Hovhaness: Mysterious Mountains (CD review)

Also, Mysterious Mountain, Hymn to Glacier Peak, Mt. St. Helens, Storm on Mount Wildcat. Gerard Schwarz, Royal Liverpool Philharmonic Orchestra. Telarc CD-80604.

Alan Hovhaness (1911-2000) was one of the last of the Romantics, a composer who still believed that music should be enjoyed for its melodies, its harmonies, its sheer beauty of expression rather than any radical experimentation. Apparently, the public appreciated his work, too, because he became one of the late twentieth century's most popular living classical composers.

This Telarc disc from 2003 offers a program of four works on one of Hovhaness's favorite subjects: mountains. As Hovhaness said, "Mountains are symbols, like pyramids of man's attempt to know God. Mountains are symbolic meeting places between the mundane and spiritual world."

The selections begin with his most-celebrated and most-recorded work, the Symphony No. 2, "Mysterious Mountain." Even though Hovhaness had been composing professionally for twenty-odd years before Leopold Stokowski premiered the Second Symphony in 1955, "Mysterious Mountain" made the composer famous, and it remains today probably his most well-known piece of music.
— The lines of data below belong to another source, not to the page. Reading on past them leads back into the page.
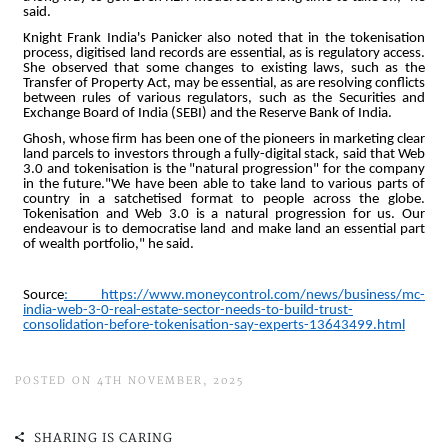
POSTED ON 4TH NOVEMBER, 2025
SHARING IS CARING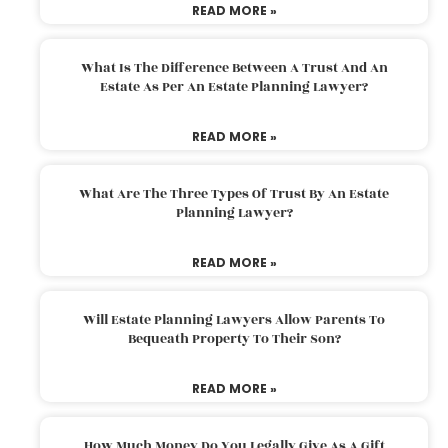
READ MORE »
What Is The Difference Between A Trust And An
Estate As Per An Estate Planning Lawyer?
READ MORE »
What Are The Three Types Of Trust By An Estate
Planning Lawyer?
READ MORE »
Will Estate Planning Lawyers Allow Parents To
Bequeath Property To Their Son?
READ MORE »
How Much Money Do You Legally Give As A Gift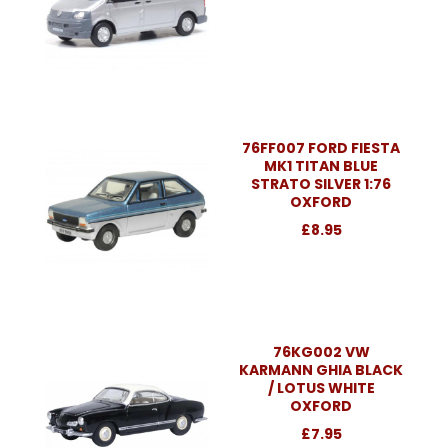
76FF007 FORD FIESTA
MK1 TITAN BLUE
STRATO SILVER 1:76
OXFORD
£8.95
76KG002 VW
KARMANN GHIA BLACK
/ LOTUS WHITE
OXFORD
£7.95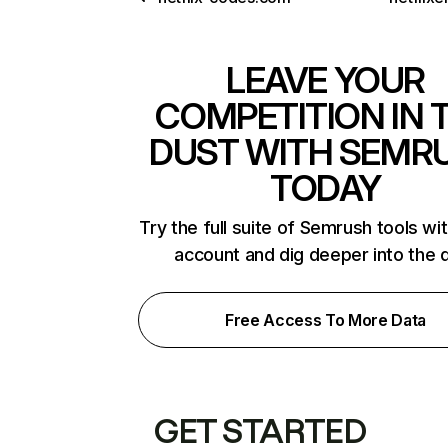
LEAVE YOUR
COMPETITION IN 
DUST WITH SEMR
TODAY
Try the full suite of Semrush tools wi
account and dig deeper into the 
Free Access To More Data
GET STARTED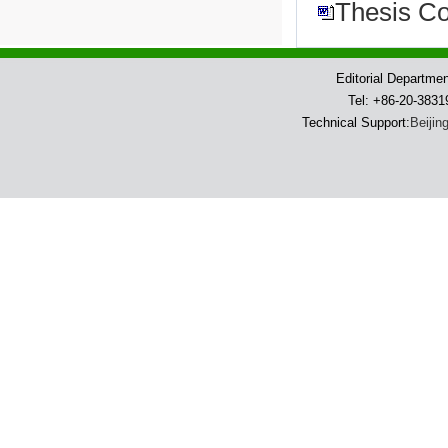
Thesis Co
Editorial Departme
Tel: +86-20-383
Technical Support:
Beijin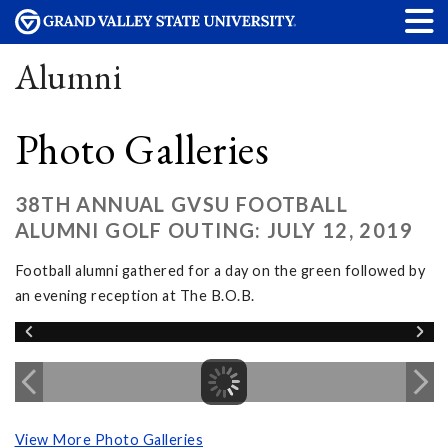
Alumni
Photo Galleries
38TH ANNUAL GVSU FOOTBALL
ALUMNI GOLF OUTING: JULY 12, 2019
Football alumni gathered for a day on the green followed by
an evening reception at The B.O.B.
View More Photo Galleries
The composer's own comment about his music in general applies equally to "Mysterious Mountain":  "My purpose is to create music, not for snobs, but for all people--music which is beautiful and healing--to attempt what old Chinese painters called 'spirit resonance in melody and sound.'"

Maestro Gerard Schwarz recorded "Mysterious Mountain" once before, with the Seattle Symphony for Delos, and this time on Telarc with the Royal Liverpool Philharmonic he's a bit slower going about his business, a tad more reverentially cautious. There isn't quite the same dash or thrill in the work, not quite the same majesty we heard earlier. Yet he has replaced it with a tranquility that may suit the piece even better. Perhaps it's age creeping up on Schwarz or just a reconsideration of the work, but in any case the reading makes a good companion performance if you already own the Delos disc because the interpretations are different enough to enjoy both. The same goes if you own the classic RCA Living Stereo edition with Fritz Reiner and the Chicago Symphony, another first-rate choice.

Coupled with "Mysterious Mountain" are Hovhaness's Symphony No. 66, "Hymn to Glacier Peak" (1991); Symphony No. 50, "Mt. St. Helens" (1982); and a particularly energetic rendering of a short early work, "Storm on Mount Wildcat" (1931). I found the Allegro to "Mt. St. Helens" as moving a piece of music as I've heard in a long time.

The Telarc engineers, recording the Royal Liverpool Philharmonic for the first time, produced as smooth a sound as anything they've done. It's not necessarily the most transparent or the most-dimensional sound they've ever recorded, but it is certainly dynamic, natural, and listenable, and it suits the spiritual nature of the music making nicely.